- **WHAT THE EXERCISE ASKS**
Copy the items word for word, starting at their very beginning and ending at the line that contains "v(22.45, 15.36) *", with both ends included. Leave the pictures out of your copy.

● ● ●

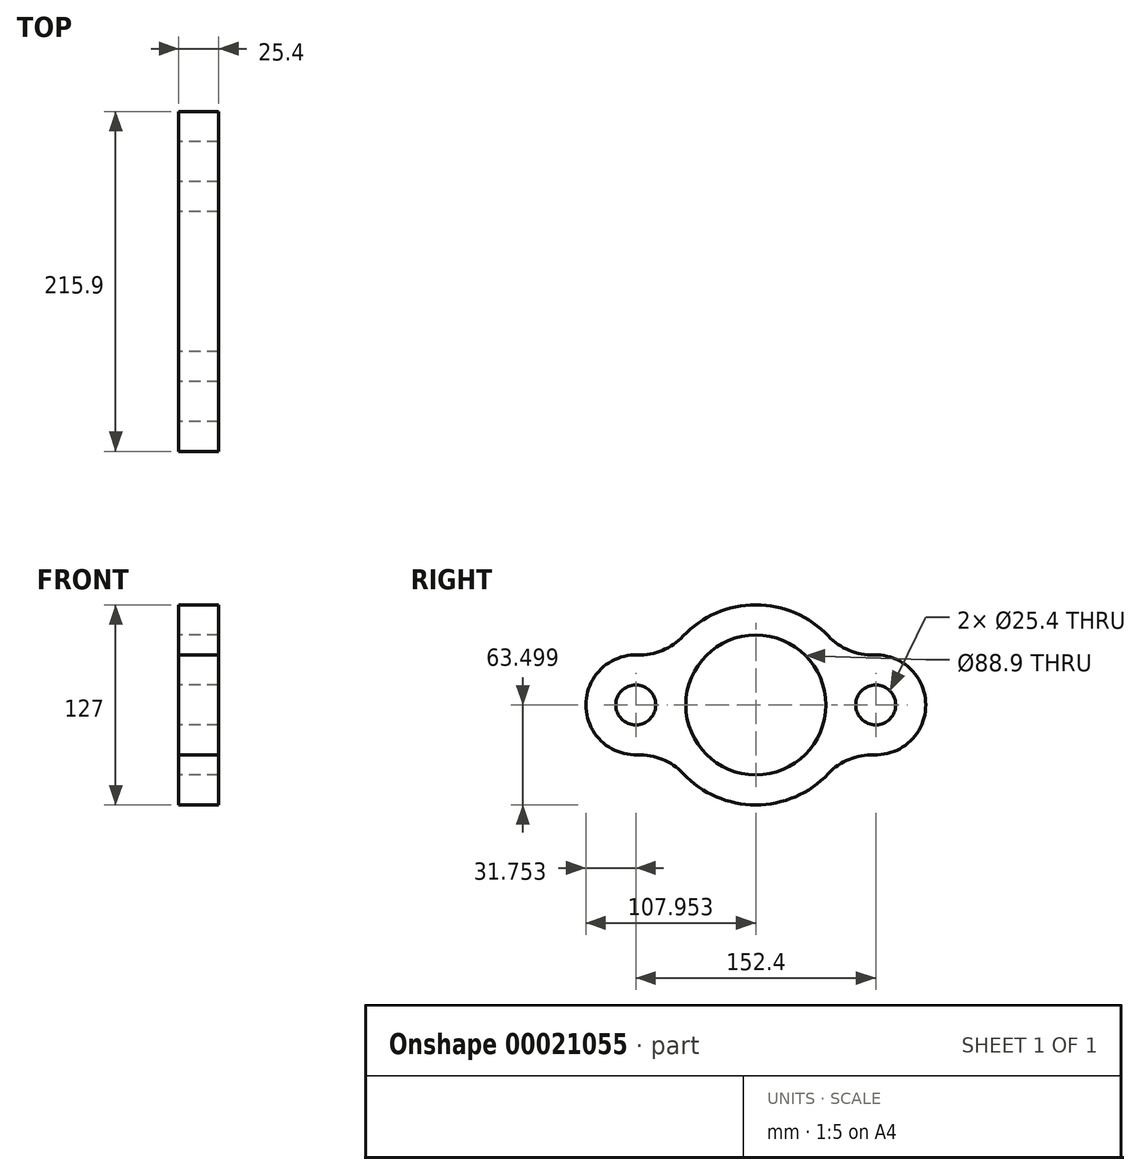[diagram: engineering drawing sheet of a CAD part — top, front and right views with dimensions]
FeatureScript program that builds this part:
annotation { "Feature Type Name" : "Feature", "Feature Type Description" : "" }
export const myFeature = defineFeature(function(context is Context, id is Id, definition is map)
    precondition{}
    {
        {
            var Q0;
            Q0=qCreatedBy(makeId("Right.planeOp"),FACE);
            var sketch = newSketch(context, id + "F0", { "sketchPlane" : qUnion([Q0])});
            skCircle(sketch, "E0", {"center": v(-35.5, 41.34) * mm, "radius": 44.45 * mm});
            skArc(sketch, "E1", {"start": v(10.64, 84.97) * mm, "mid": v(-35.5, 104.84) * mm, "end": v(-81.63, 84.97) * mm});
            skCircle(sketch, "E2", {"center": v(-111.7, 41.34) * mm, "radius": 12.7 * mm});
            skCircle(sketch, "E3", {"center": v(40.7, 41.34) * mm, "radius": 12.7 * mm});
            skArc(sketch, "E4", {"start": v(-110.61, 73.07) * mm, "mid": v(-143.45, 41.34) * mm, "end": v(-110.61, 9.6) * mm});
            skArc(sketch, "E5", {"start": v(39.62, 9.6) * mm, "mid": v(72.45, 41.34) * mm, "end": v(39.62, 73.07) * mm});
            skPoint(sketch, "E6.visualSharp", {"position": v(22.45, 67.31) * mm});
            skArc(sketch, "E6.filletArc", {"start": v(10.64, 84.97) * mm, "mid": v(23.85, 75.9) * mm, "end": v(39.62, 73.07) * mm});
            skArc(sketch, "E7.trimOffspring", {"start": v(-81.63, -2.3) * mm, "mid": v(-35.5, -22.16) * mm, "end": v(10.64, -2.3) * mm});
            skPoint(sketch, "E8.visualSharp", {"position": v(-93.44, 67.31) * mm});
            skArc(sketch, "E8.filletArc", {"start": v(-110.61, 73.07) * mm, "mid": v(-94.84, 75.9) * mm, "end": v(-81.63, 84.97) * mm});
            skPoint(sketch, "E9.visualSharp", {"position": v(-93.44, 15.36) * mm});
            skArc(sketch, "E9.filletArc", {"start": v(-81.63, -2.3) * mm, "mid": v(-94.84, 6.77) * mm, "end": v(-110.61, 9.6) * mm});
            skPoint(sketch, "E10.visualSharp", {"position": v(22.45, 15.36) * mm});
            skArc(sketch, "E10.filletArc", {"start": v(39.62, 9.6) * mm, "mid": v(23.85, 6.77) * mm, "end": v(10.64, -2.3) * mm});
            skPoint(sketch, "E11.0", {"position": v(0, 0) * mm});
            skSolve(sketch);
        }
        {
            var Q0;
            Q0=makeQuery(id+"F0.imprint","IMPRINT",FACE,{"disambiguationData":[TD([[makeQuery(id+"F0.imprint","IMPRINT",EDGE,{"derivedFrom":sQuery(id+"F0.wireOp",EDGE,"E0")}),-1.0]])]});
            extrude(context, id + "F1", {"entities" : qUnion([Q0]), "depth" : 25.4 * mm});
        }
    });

● ● ●

- **THE ANSWER**
[diagram: engineering drawing sheet of a CAD part — top, front and right views with dimensions]
FeatureScript program that builds this part:
annotation { "Feature Type Name" : "Feature", "Feature Type Description" : "" }
export const myFeature = defineFeature(function(context is Context, id is Id, definition is map)
    precondition{}
    {
        {
            var Q0;
            Q0=qCreatedBy(makeId("Right.planeOp"),FACE);
            var sketch = newSketch(context, id + "F0", { "sketchPlane" : qUnion([Q0])});
            skCircle(sketch, "E0", {"center": v(-35.5, 41.34) * mm, "radius": 44.45 * mm});
            skArc(sketch, "E1", {"start": v(10.64, 84.97) * mm, "mid": v(-35.5, 104.84) * mm, "end": v(-81.63, 84.97) * mm});
            skCircle(sketch, "E2", {"center": v(-111.7, 41.34) * mm, "radius": 12.7 * mm});
            skCircle(sketch, "E3", {"center": v(40.7, 41.34) * mm, "radius": 12.7 * mm});
            skArc(sketch, "E4", {"start": v(-110.61, 73.07) * mm, "mid": v(-143.45, 41.34) * mm, "end": v(-110.61, 9.6) * mm});
            skArc(sketch, "E5", {"start": v(39.62, 9.6) * mm, "mid": v(72.45, 41.34) * mm, "end": v(39.62, 73.07) * mm});
            skPoint(sketch, "E6.visualSharp", {"position": v(22.45, 67.31) * mm});
            skArc(sketch, "E6.filletArc", {"start": v(10.64, 84.97) * mm, "mid": v(23.85, 75.9) * mm, "end": v(39.62, 73.07) * mm});
            skArc(sketch, "E7.trimOffspring", {"start": v(-81.63, -2.3) * mm, "mid": v(-35.5, -22.16) * mm, "end": v(10.64, -2.3) * mm});
            skPoint(sketch, "E8.visualSharp", {"position": v(-93.44, 67.31) * mm});
            skArc(sketch, "E8.filletArc", {"start": v(-110.61, 73.07) * mm, "mid": v(-94.84, 75.9) * mm, "end": v(-81.63, 84.97) * mm});
            skPoint(sketch, "E9.visualSharp", {"position": v(-93.44, 15.36) * mm});
            skArc(sketch, "E9.filletArc", {"start": v(-81.63, -2.3) * mm, "mid": v(-94.84, 6.77) * mm, "end": v(-110.61, 9.6) * mm});
            skPoint(sketch, "E10.visualSharp", {"position": v(22.45, 15.36) * mm});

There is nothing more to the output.